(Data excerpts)
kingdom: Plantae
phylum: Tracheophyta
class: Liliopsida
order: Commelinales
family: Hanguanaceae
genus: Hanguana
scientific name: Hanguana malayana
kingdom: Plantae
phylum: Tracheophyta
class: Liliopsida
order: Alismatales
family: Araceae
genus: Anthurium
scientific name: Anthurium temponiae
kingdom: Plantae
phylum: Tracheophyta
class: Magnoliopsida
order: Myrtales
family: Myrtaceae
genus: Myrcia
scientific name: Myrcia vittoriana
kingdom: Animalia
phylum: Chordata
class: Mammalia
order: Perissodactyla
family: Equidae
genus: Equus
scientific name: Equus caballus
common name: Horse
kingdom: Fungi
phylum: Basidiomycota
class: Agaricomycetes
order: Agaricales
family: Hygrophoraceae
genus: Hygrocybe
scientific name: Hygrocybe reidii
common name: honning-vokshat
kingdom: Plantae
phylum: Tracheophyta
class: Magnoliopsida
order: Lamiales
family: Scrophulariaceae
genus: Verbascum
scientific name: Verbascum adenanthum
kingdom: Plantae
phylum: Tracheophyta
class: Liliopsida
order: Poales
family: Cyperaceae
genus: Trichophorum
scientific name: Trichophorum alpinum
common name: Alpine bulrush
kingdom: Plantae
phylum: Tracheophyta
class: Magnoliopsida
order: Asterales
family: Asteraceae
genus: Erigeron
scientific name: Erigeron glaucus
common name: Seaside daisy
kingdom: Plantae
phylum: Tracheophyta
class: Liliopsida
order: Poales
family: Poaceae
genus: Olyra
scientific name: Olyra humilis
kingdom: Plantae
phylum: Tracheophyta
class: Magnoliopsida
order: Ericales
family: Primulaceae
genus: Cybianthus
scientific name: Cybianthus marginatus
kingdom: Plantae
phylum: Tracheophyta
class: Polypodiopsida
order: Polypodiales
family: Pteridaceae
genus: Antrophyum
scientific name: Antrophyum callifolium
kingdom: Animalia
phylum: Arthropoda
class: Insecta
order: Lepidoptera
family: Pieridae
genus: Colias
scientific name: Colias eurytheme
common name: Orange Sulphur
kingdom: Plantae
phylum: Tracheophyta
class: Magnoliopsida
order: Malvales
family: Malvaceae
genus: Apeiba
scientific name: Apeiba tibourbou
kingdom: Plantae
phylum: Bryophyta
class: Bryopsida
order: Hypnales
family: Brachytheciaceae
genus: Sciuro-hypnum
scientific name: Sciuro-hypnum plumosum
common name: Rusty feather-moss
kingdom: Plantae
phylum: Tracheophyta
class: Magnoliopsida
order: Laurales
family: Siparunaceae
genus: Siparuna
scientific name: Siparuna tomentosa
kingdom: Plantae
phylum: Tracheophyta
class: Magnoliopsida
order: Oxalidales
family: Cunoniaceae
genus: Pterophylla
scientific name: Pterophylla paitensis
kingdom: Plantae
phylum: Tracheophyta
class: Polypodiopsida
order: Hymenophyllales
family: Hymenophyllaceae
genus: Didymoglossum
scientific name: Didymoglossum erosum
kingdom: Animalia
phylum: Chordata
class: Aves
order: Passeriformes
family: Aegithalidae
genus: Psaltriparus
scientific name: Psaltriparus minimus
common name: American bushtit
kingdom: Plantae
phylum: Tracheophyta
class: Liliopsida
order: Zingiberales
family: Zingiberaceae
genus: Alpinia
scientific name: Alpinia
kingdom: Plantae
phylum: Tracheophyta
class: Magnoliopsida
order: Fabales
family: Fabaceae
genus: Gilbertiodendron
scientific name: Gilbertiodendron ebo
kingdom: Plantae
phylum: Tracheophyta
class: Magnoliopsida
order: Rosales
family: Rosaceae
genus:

Written instruction = Rewrite all the records above, putting "vernacular name" wherever "common name" appears and leaving everything else as it is.

Solution to the exercise =
kingdom: Plantae
phylum: Tracheophyta
class: Liliopsida
order: Commelinales
family: Hanguanaceae
genus: Hanguana
scientific name: Hanguana malayana
kingdom: Plantae
phylum: Tracheophyta
class: Liliopsida
order: Alismatales
family: Araceae
genus: Anthurium
scientific name: Anthurium temponiae
kingdom: Plantae
phylum: Tracheophyta
class: Magnoliopsida
order: Myrtales
family: Myrtaceae
genus: Myrcia
scientific name: Myrcia vittoriana
kingdom: Animalia
phylum: Chordata
class: Mammalia
order: Perissodactyla
family: Equidae
genus: Equus
scientific name: Equus caballus
vernacular name: Horse
kingdom: Fungi
phylum: Basidiomycota
class: Agaricomycetes
order: Agaricales
family: Hygrophoraceae
genus: Hygrocybe
scientific name: Hygrocybe reidii
vernacular name: honning-vokshat
kingdom: Plantae
phylum: Tracheophyta
class: Magnoliopsida
order: Lamiales
family: Scrophulariaceae
genus: Verbascum
scientific name: Verbascum adenanthum
kingdom: Plantae
phylum: Tracheophyta
class: Liliopsida
order: Poales
family: Cyperaceae
genus: Trichophorum
scientific name: Trichophorum alpinum
vernacular name: Alpine bulrush
kingdom: Plantae
phylum: Tracheophyta
class: Magnoliopsida
order: Asterales
family: Asteraceae
genus: Erigeron
scientific name: Erigeron glaucus
vernacular name: Seaside daisy
kingdom: Plantae
phylum: Tracheophyta
class: Liliopsida
order: Poales
family: Poaceae
genus: Olyra
scientific name: Olyra humilis
kingdom: Plantae
phylum: Tracheophyta
class: Magnoliopsida
order: Ericales
family: Primulaceae
genus: Cybianthus
scientific name: Cybianthus marginatus
kingdom: Plantae
phylum: Tracheophyta
class: Polypodiopsida
order: Polypodiales
family: Pteridaceae
genus: Antrophyum
scientific name: Antrophyum callifolium
kingdom: Animalia
phylum: Arthropoda
class: Insecta
order: Lepidoptera
family: Pieridae
genus: Colias
scientific name: Colias eurytheme
vernacular name: Orange Sulphur
kingdom: Plantae
phylum: Tracheophyta
class: Magnoliopsida
order: Malvales
family: Malvaceae
genus: Apeiba
scientific name: Apeiba tibourbou
kingdom: Plantae
phylum: Bryophyta
class: Bryopsida
order: Hypnales
family: Brachytheciaceae
genus: Sciuro-hypnum
scientific name: Sciuro-hypnum plumosum
vernacular name: Rusty feather-moss
kingdom: Plantae
phylum: Tracheophyta
class: Magnoliopsida
order: Laurales
family: Siparunaceae
genus: Siparuna
scientific name: Siparuna tomentosa
kingdom: Plantae
phylum: Tracheophyta
class: Magnoliopsida
order: Oxalidales
family: Cunoniaceae
genus: Pterophylla
scientific name: Pterophylla paitensis
kingdom: Plantae
phylum: Tracheophyta
class: Polypodiopsida
order: Hymenophyllales
family: Hymenophyllaceae
genus: Didymoglossum
scientific name: Didymoglossum erosum
kingdom: Animalia
phylum: Chordata
class: Aves
order: Passeriformes
family: Aegithalidae
genus: Psaltriparus
scientific name: Psaltriparus minimus
vernacular name: American bushtit
kingdom: Plantae
phylum: Tracheophyta
class: Liliopsida
order: Zingiberales
family: Zingiberaceae
genus: Alpinia
scientific name: Alpinia
kingdom: Plantae
phylum: Tracheophyta
class: Magnoliopsida
order: Fabales
family: Fabaceae
genus: Gilbertiodendron
scientific name: Gilbertiodendron ebo
kingdom: Plantae
phylum: Tracheophyta
class: Magnoliopsida
order: Rosales
family: Rosaceae
genus:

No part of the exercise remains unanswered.